Период моего детства, выпавший на 40-е годы XX века, я вспоминаю и с болью в сердце, и с благодарностью моей бабушке, моей семье, моей Орловке… В 1942 году наших родителей мобилизовали в трудовую армию. Это была повальная мобилизация всех, кто был старше 15 лет и у кого в пятой графе стояло: «национальность – немец». От неё не спасся никто, это коснулось каждой семьи. Когда родителей забрали, нас оставили на попечение бабушки и дедушки – 13 внуков и внучек, младшей из которых, моей сестре Ире, было всего три годика. В наше село, как и во все соседние, стали прибывать новые люди – эвакуированные евреи, высланные с Кавказа чеченцы, езиды, курды и карачаевцы.
В каждой комнате, даже самой маленькой, ютилось множество людей разных национальностей, говоривших на разных языках. Но я хорошо помню, что скандалов не было. Был голод, нужда, тревожное ожидание писем. И была взаимопомощь.
Жили мы в доме моих родителей, который находился на центральной улице Орловки. Я помню точный адрес: улица Фрунзе, дом 64. К дому примыкал большой фруктовый сад, где мы играли, и огород, который спас нас всех от голодной смерти.
Напротив дома находилась наша школа (в те годы семилетняя, средней она стала вновь только после отмены комендатуры). Рядом (справа) было правление колхоза, колхозный двор со столяркой, кузницей, складами, конюшней и током. Слева – соседний дом, так называемый «учительский». Он числился по адресу улица Фрунзе, дом 62. В этом старом доме жили учителя орловской школы. Им там предоставляли жильё на время их работы в школе. В этом-то доме и были жильцами Ирма Давыдовна Мартенс с дочкой Аней и бабушка Анна. Причина, по которой они оказались именно в Орловке, мне неизвестна, но до приезда Ирмы в нашем селе уже жила семья Мартенсов – Давид и Эльза. Была ли между ними родственная связь, не знаю, но эту фамилию я запомнила хорошо. Также хорошо помню всех, кто в те годы были соседями Ирмы в «учительском» доме.
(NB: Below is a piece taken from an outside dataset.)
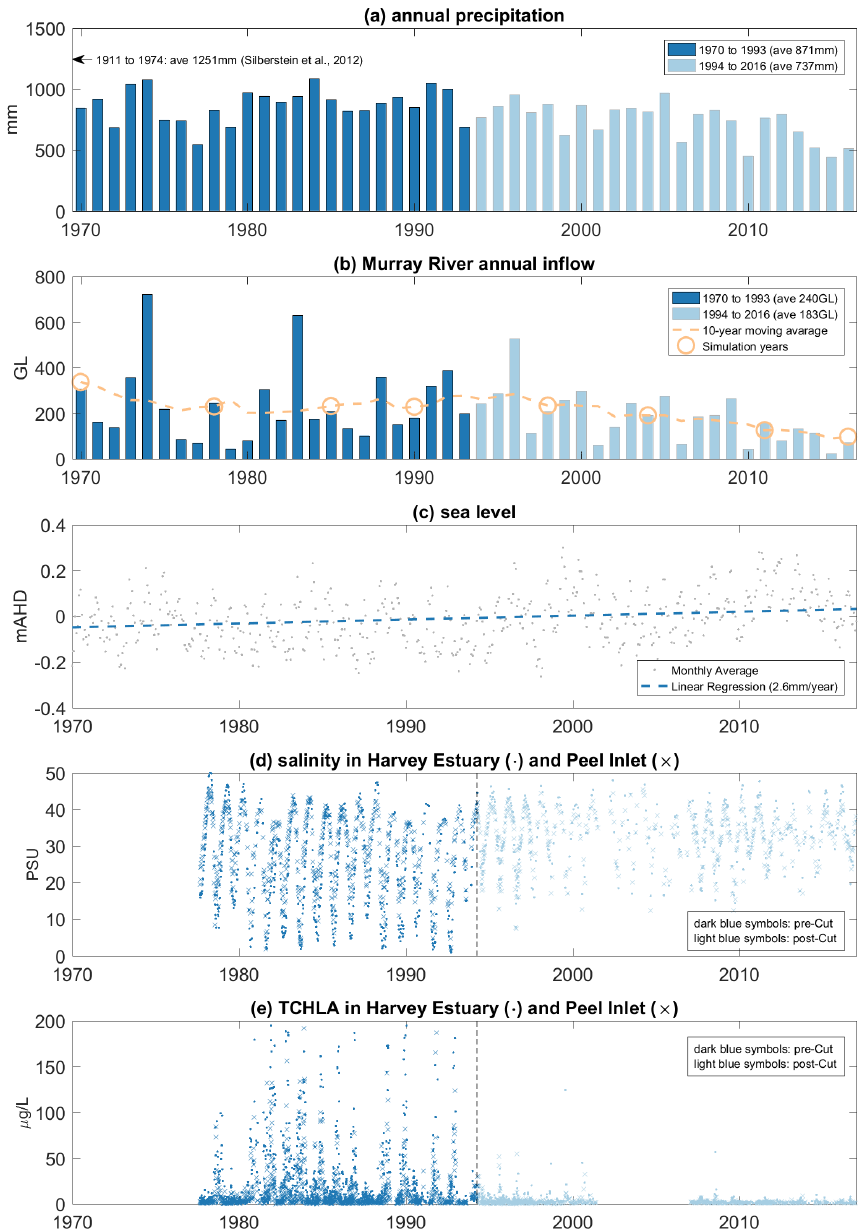
Figure 2. Historical record of (a) annual precipitation rate, (b) Murray River annual inflow rate, (c) monthly-average sea level at Fremantle gauge station, (d) salinity at Harvey Estuary and Peel Inlet, and (e) total chlorophyll a (TCHLA) in Harvey Estuary and Peel Inlet since 1970 to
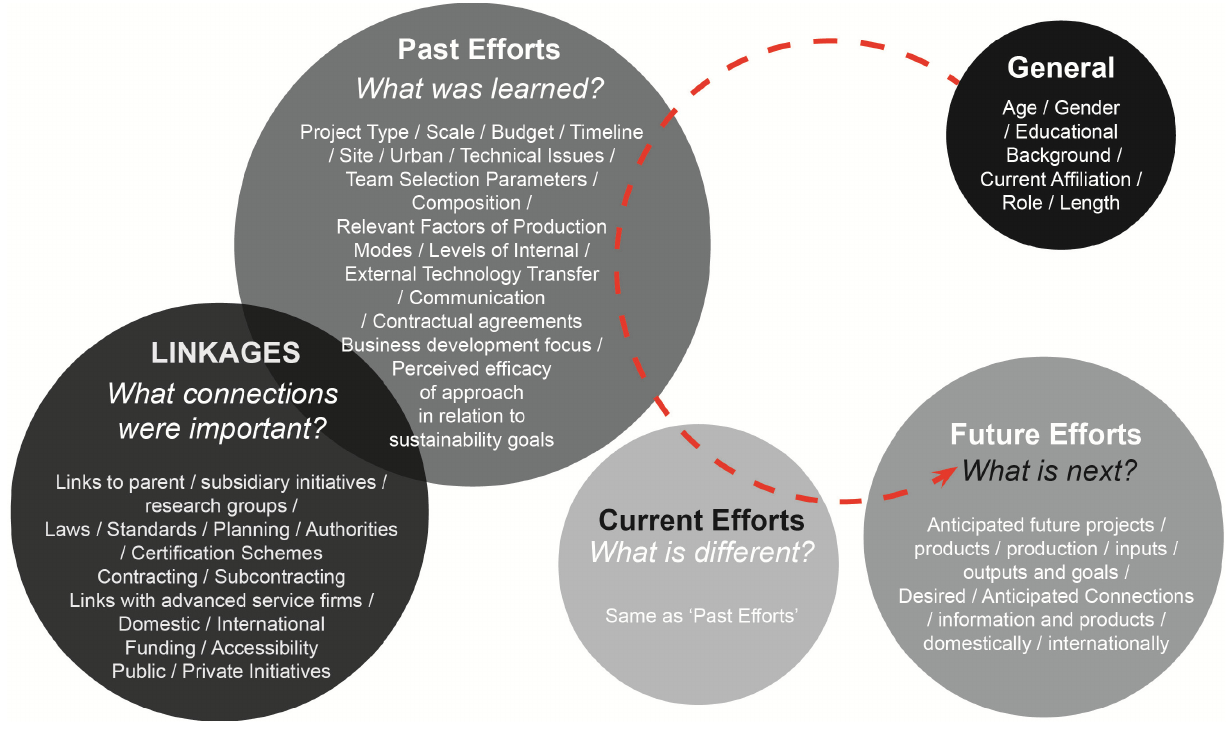
Figure 6. Discussion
Одну из комнат занимала Лилия Юльевна Вольф с сыном Женей, в другой комнате проживала Фрида Ивановна Келлерман с дочерью Гертрудой. Рядом жила еврейская семья – женщина по фамилии Кульман с тремя детьми: двумя дочерьми и сыном. Этого сына, с копной ярко-рыжих кудрей и конопатого, я хорошо помню. Однажды утром он пришел в наш сад, где, как всегда, собралась ватага детей, и начал хвастаться, что никогда не умрёт от голода! Мы окружили его, и он показал нам что-то белое во рту, что он жевал. Он сказал, что это никогда не кончается. В 1943 году мы не знали, что такое жвачка, но все ему завидовали.
Моими ближайшими подружками были Аня и Тамара. Они были на год меня старше, но я не ощущала разницу в возрасте. Аня была белокурая, улыбчивая, приветливая, внимательная и скромная. Сколько эпитетов! Но такая она была. Тамара, наоборот, как говорят, «бой-девочка» с чёрными волосами и глазами, в которых бегали «чёртики». Она была организатором наших игр, наших детских развлечений. Мы очень любили играть в лапту, в прятки, а особенно любили играть в «кругового» и в игру, которую называли «лунки». Это была очень занятная игра: в земле в ряд выкапывались небольшие ямки по числу игроков, ведущий бросал (катил) по лункам мячик, и в чьей лунке мячик застревал, тот хватал его и старался попасть в кого-нибудь из игроков, разбегавшихся в разные стороны. В кого он попал, тот становился следующим водящим. Мы с Аней и Тамарой часто играли в эти «лунки».